Intervista a Gallino, dopo le parole di Epifani e le sospensioni in fabbrica dei lavoratori sindacalizzati o che denunciano insicurezza di Fabio Sebastiani
«Ogni morto è per noi una sconfitta. Quale è la nostra principale funzione se non quella di tutelare l'integrità, innanzitutto fisica, del lavoratore?». Non sono parole di un "pericoloso estremista" ma del segretario della Cgil Guglielmo Epifani che in un colloquio su Repubblica , ieri, ha puntato il dito nel ventre molle del sindacato moderno, il controllo delle condizioni di lavoro. La ricetta del leader della Cgil è quella di «un'autoriforma» del sindacato.
Detto a poche settimane dalla conferenza d'organizzazione è molto incoraggiante. «Un'autoriforma che ci porti a stare meglio e con più impegno dove siamo già presenti e a entrare in quel mondo delle piccole imprese che ci è ostico anche per l'assenza dei diritti. Dobbiamo superare le nostre pigrizie». Sull'impegno del sindacato nei luoghi di lavoro e sulle stesse condizioni di lavoro, Liberazione ha sentito il parere del professor Luciano Gallino, che proprio in queste settimane è uscito con un libro dal titolo molto indicativo, "Il lavoro non è una merce".

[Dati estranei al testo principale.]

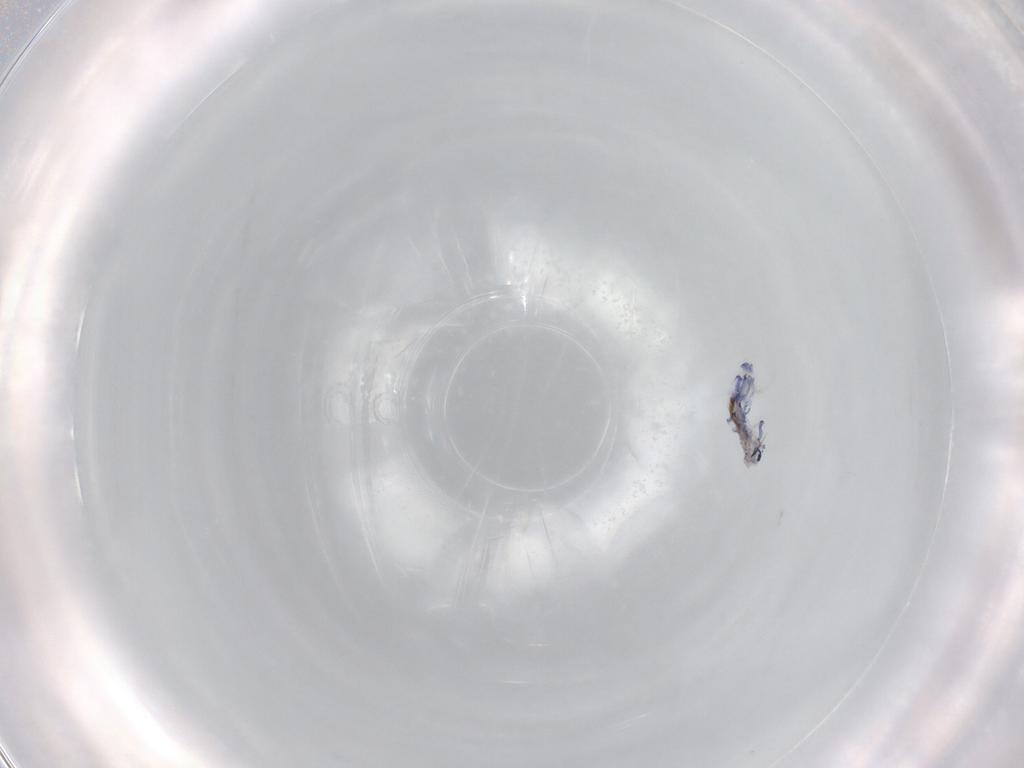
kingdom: Animalia
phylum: Arthropoda
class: Collembola
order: Entomobryomorpha
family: Entomobryidae
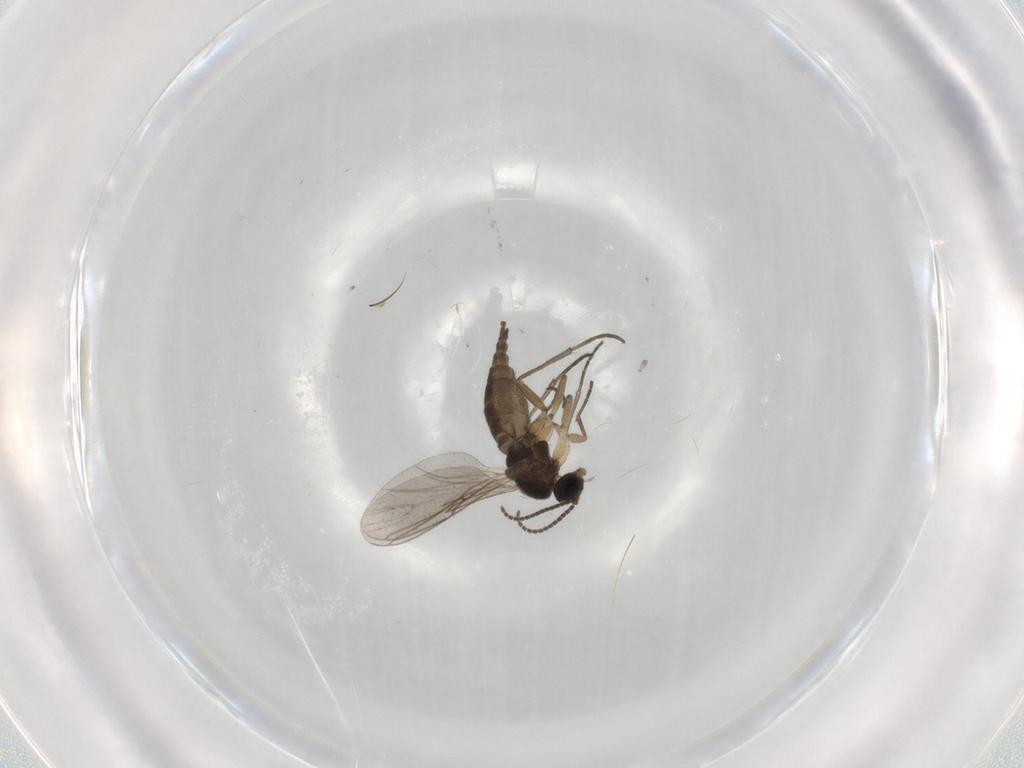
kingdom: Animalia
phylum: Arthropoda
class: Insecta
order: Diptera
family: Sciaridae
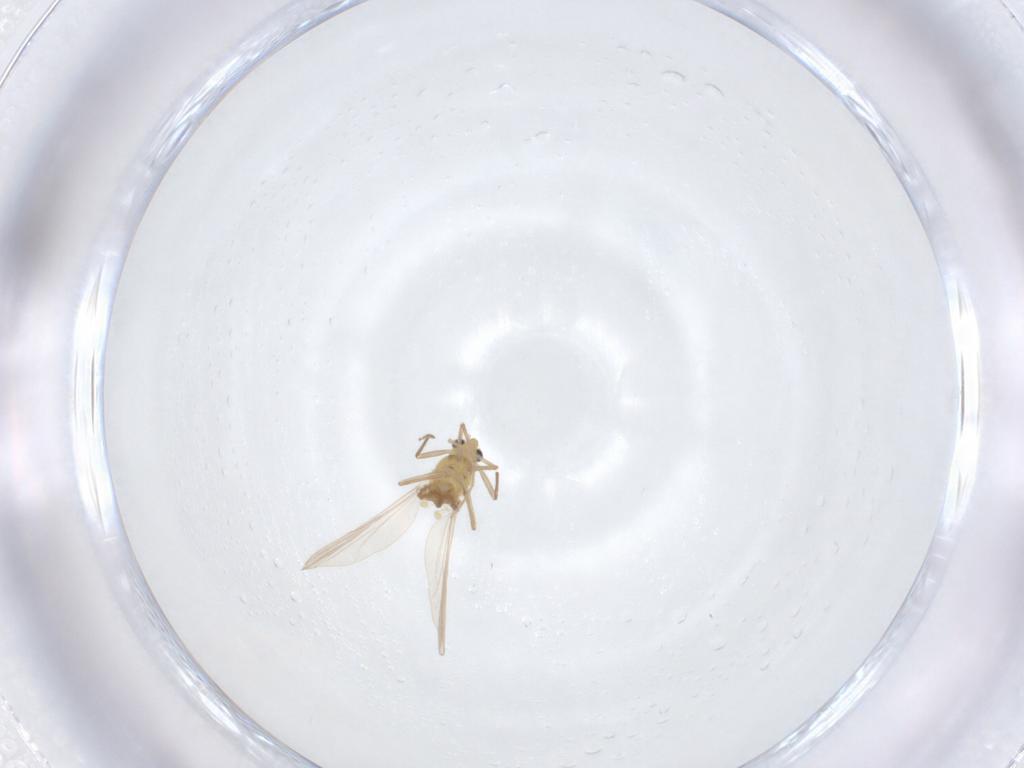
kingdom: Animalia
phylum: Arthropoda
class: Insecta
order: Diptera
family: Chironomidae
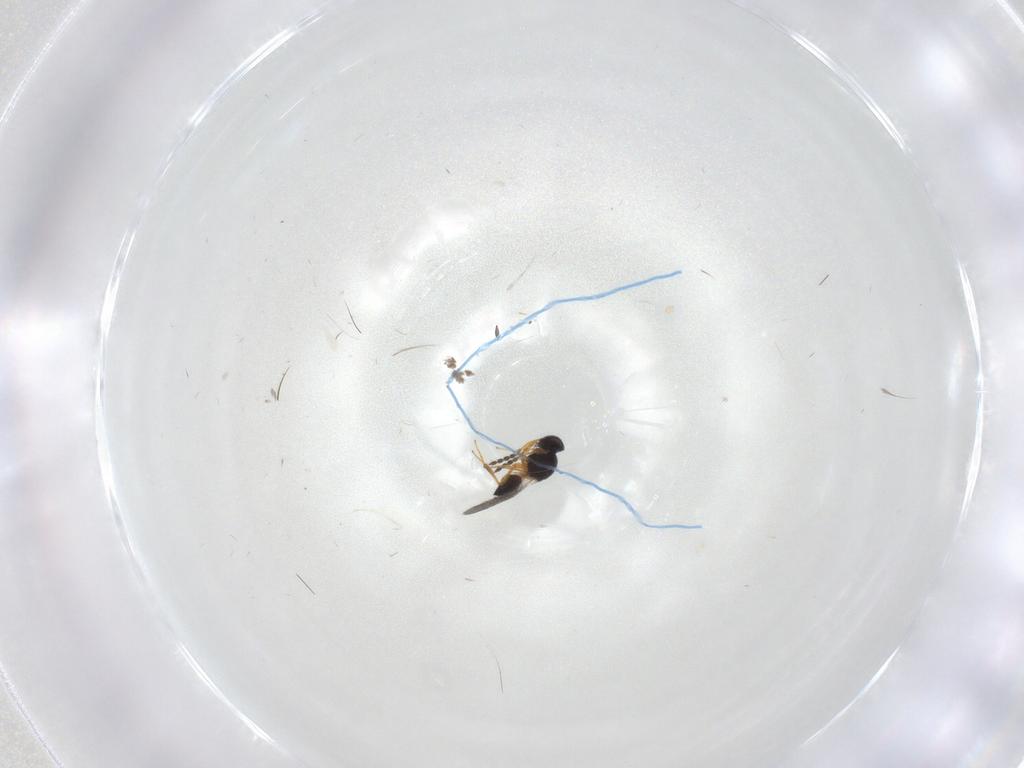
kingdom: Animalia
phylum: Arthropoda
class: Insecta
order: Hymenoptera
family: Platygastridae
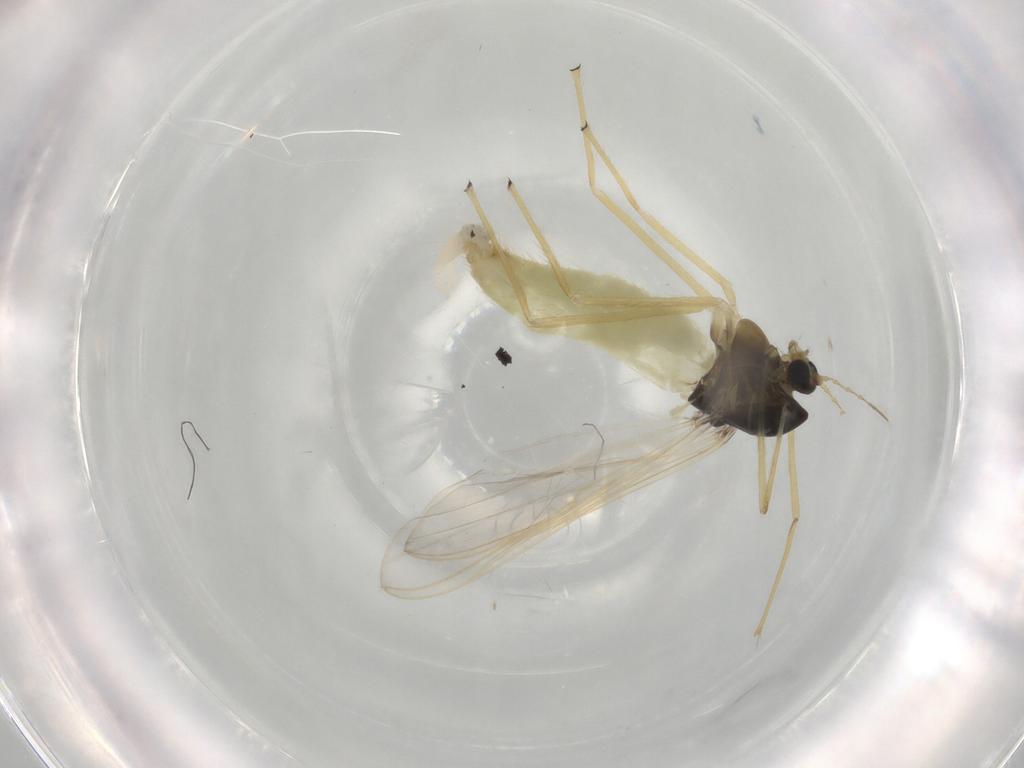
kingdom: Animalia
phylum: Arthropoda
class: Insecta
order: Diptera
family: Chironomidae
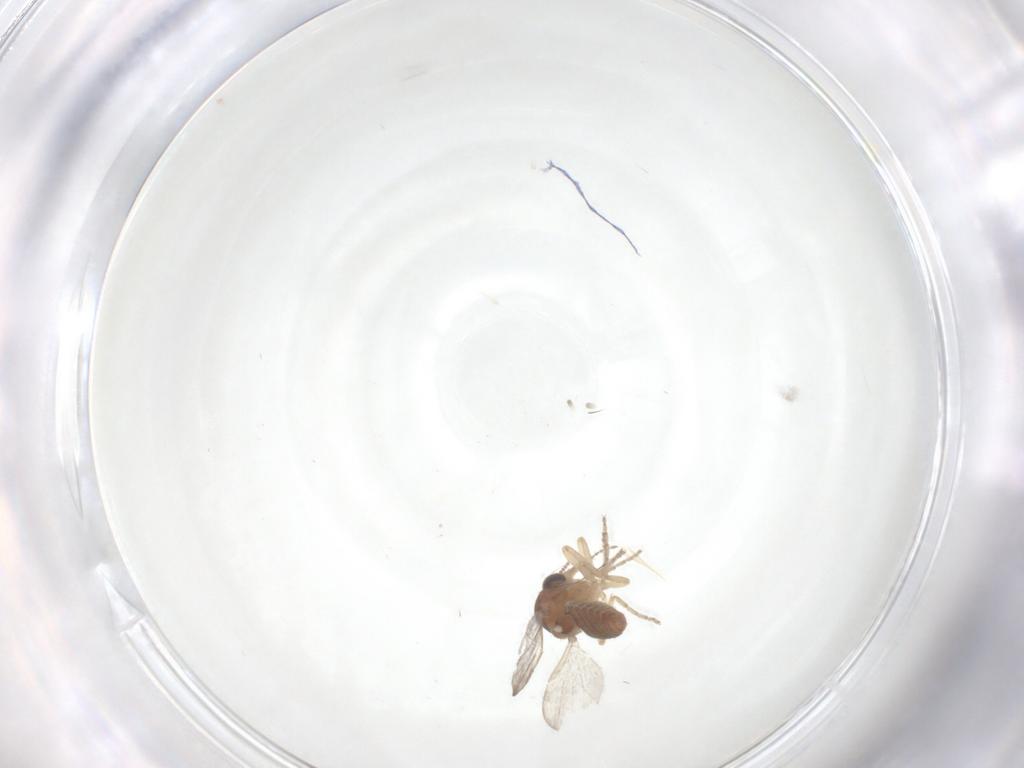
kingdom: Animalia
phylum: Arthropoda
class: Insecta
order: Diptera
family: Ceratopogonidae
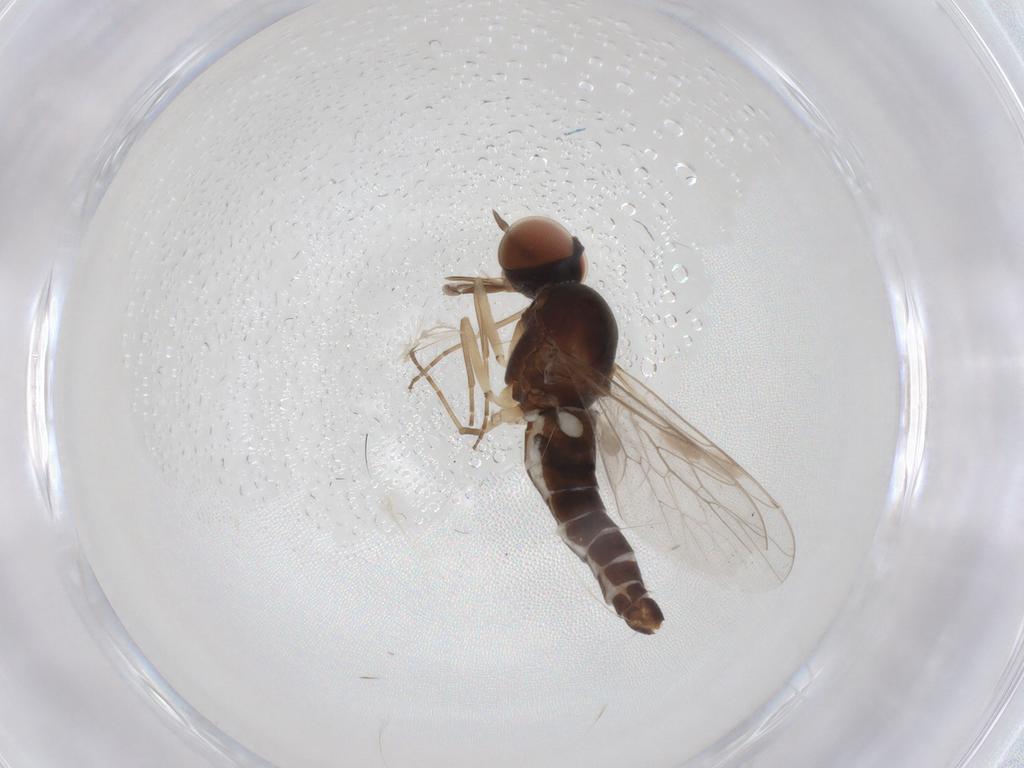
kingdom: Animalia
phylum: Arthropoda
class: Insecta
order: Diptera
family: Scenopinidae
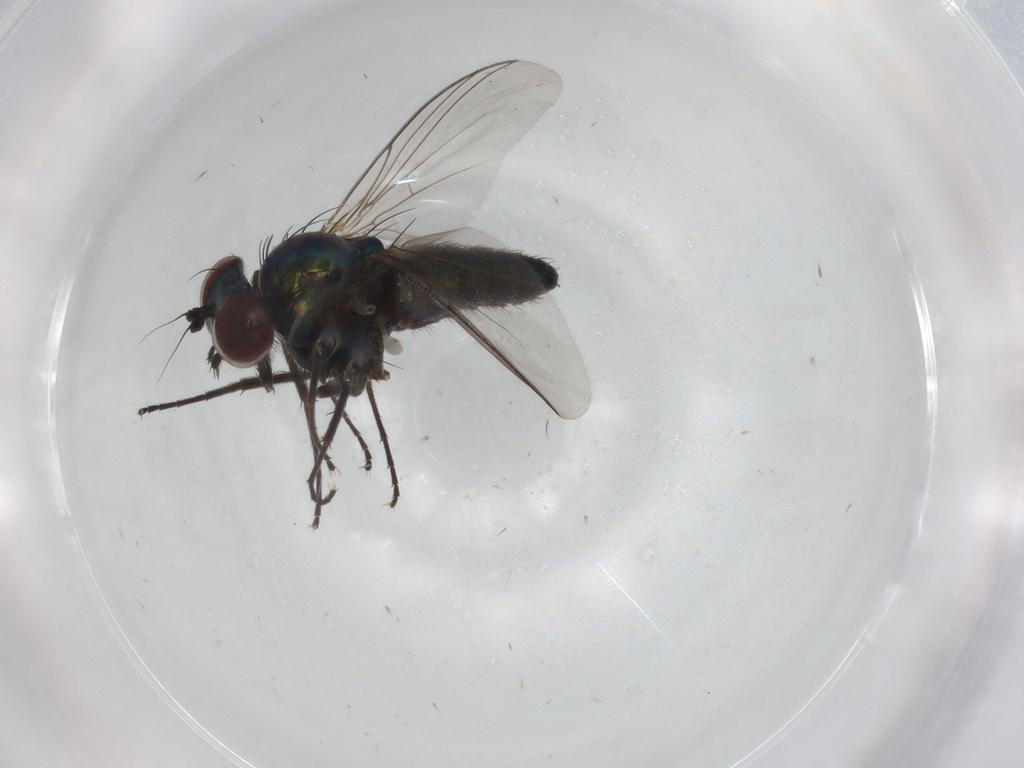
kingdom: Animalia
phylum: Arthropoda
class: Insecta
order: Diptera
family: Dolichopodidae
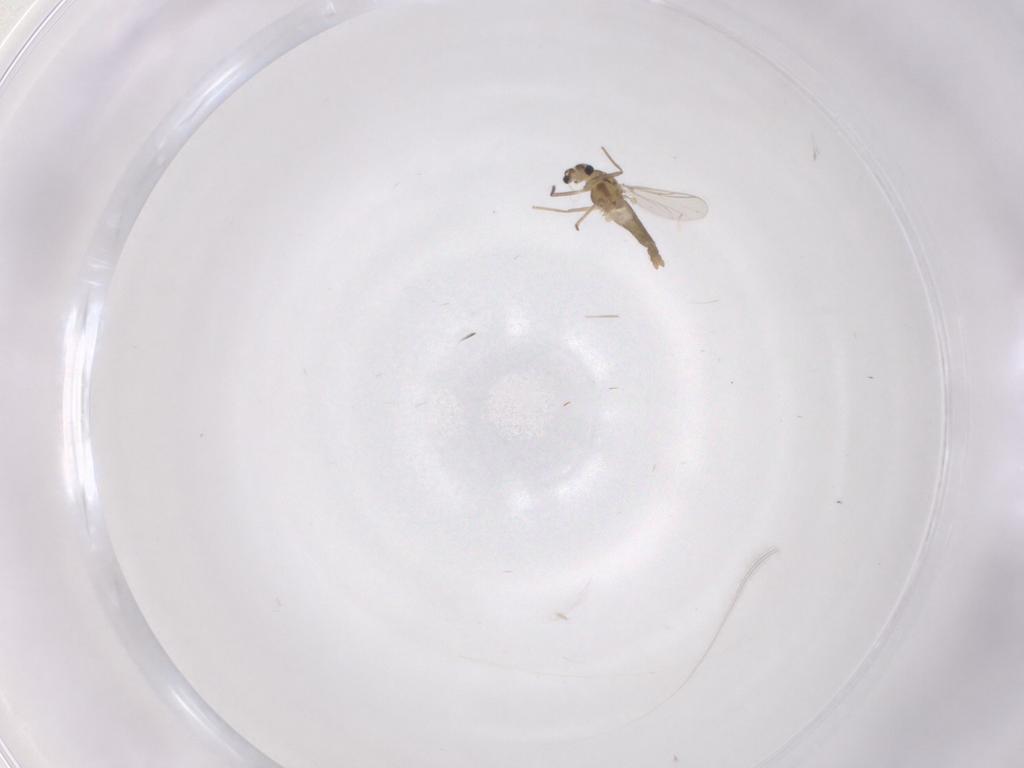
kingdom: Animalia
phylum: Arthropoda
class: Insecta
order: Diptera
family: Chironomidae
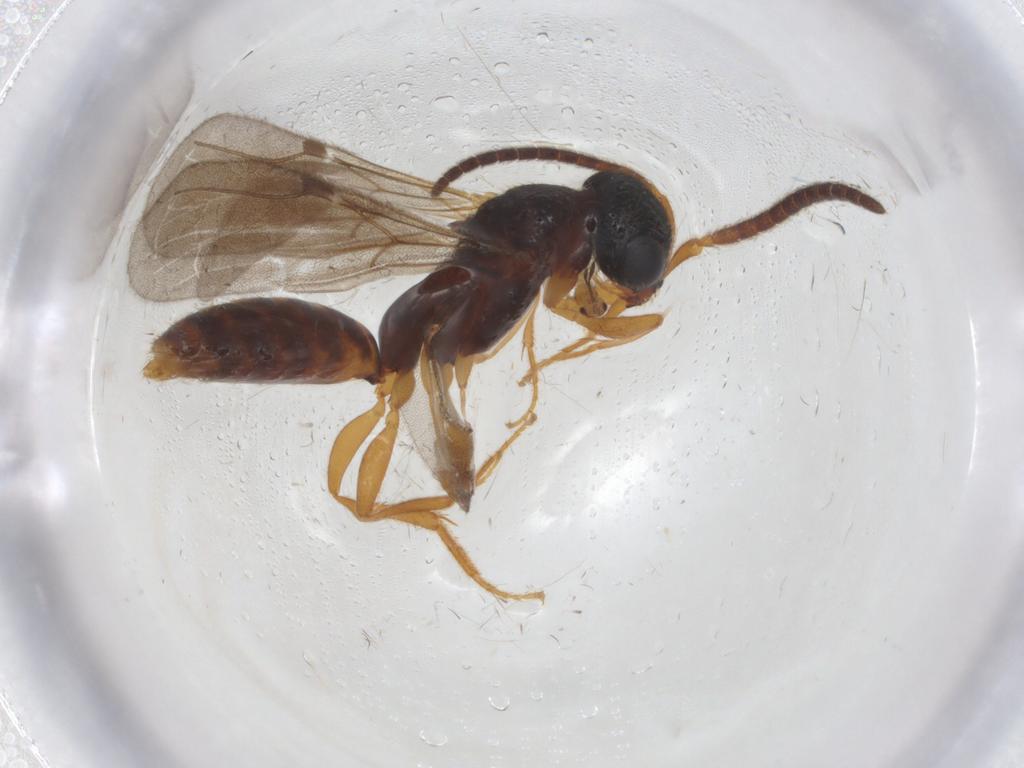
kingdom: Animalia
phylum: Arthropoda
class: Insecta
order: Hymenoptera
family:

La vicenda Thyssenkrupp ma anche il richiamo della direzione aziendale di una fabbrica bergamasca a quel lavoratore che aveva fatto le sue rimostranze sulla sicurezza ci dicono che al di là di tante parole il nodo resta quello delle condizioni di lavoro. Qual è la sua opinione su questo?
Quello che è successo in queste settimane, in particolare il dramma della Tk, hanno fatto emergere e rendere più evidente una situazione che a quanti guardano da vicino il mondo della produzione e del lavoro è abbastanza nota. La produzione in molte fabbriche e in molte attività segue modelli organizzativi e ritmi che sono quelli di trenta o quaranta anni fa. E in molti casi sono ancora più intensi perché si usano mezzi ancora più sofisticati nel controllo dei tempi e dell'avanzamento della produzione. Situazioni che risalgono a parecchi anni fa, che questi incidenti hanno fatto emergere. Per certi aspetti è bene che se ne parli. In questo modo molti soggetti, sindacati compresi, sono costretti a prendere posizione.
L'Italia è una specie di cenerentola europea per quanto riguarda gli investimenti sull'innovazione e la stessa attenzione culturale e sociale alle condizioni di lavoro...
Farei notare che la situazione italiana ha certe caratteristiche negative in più, ma non lontanissime da quella di altri paesi. Anche in Francia, per esempio, i ritmi sono sostenutissimi e gli incidenti numerosi. La classe operaia è vista e considerata pochissimo. Se si prendono i discorsi dei leader durante la campagna presidenziale ed elettorale, gli operai sono stati forse menzionati tre volte su decine di discorsi. Siamo in presenza di una cappa opaca che copre gran parte dell'industria moderna. Negli altri paesi ci sono migliori salari e più produttività e non solo per i ritmi ma per l'innovazione e le invenzioni, e si fa più ricerca.
Quale ruolo potrebbe giocare lo Stato, il soggetto pubblico?
Il ruolo dello Stato è sempre importante in molte delle vicende industriali meglio riuscite. E' stato spesso determinante. Air France dieci anni fa era nelle condizioni dell'Alitalia ma l'intervento dello Stato ha fatto la differenza.
E il ruolo del sindacato?
Direi due cose, una a carico del sindacato e una a discarico. A carico del sindacato, direi che è stata lasciata cadere la grande questione della qualità del lavoro. Negli anni '70 oltre che i sociologi e anche parecchi imprenditori parlavano molto di qualità del lavoro e si sperimentavano nuove forme di organizzazione del lavoro, nuove mansioni, e c'era tanta crescita professionale. I nuovi modelli organizzativi dovevano permettere di superare l'alienazione del lavoro. Dopo, tutto ciò è stato lasciato cadere e sono state lasciate cadere le richieste e gli stessi studi. Prima c'era un grande interlocutore, il sindacato. Poi ha deciso di non esserlo più. Anche la stessa industria a partecipazione statale commissionava ricerche e si muoveva attivamente in questa direzione. C'era un interesse misto, l'interesse dei partiti e anche della difesa di un bene pubblico. Ciò fruttava una idea forte di relazioni industriali e un profilo medio-alto della produzione. Il sindacato parlava di qualità del lavoro.
Quale è stato l'elemento di divaricazione?
Il punto di divaricazione possiamo trovarlo proprio nell'elemento a discarico. Si tratta del periodo dell'emergenza e delle ristrutturazioni. Tutta la questione delle privatizzazioni, per esempio, ha fatto sì che laddove c'era una grande azienda questa veniva smembrata in quindici pezzi differenti come è accaduto all'Ansaldo. Il sindacato ha sempre avuto a che fare con situazioni emergenziali. Va detto questo, per tener conto che poi il concreto il mestiere del sindacalista è fatto ormai per nove decimi di queste cose.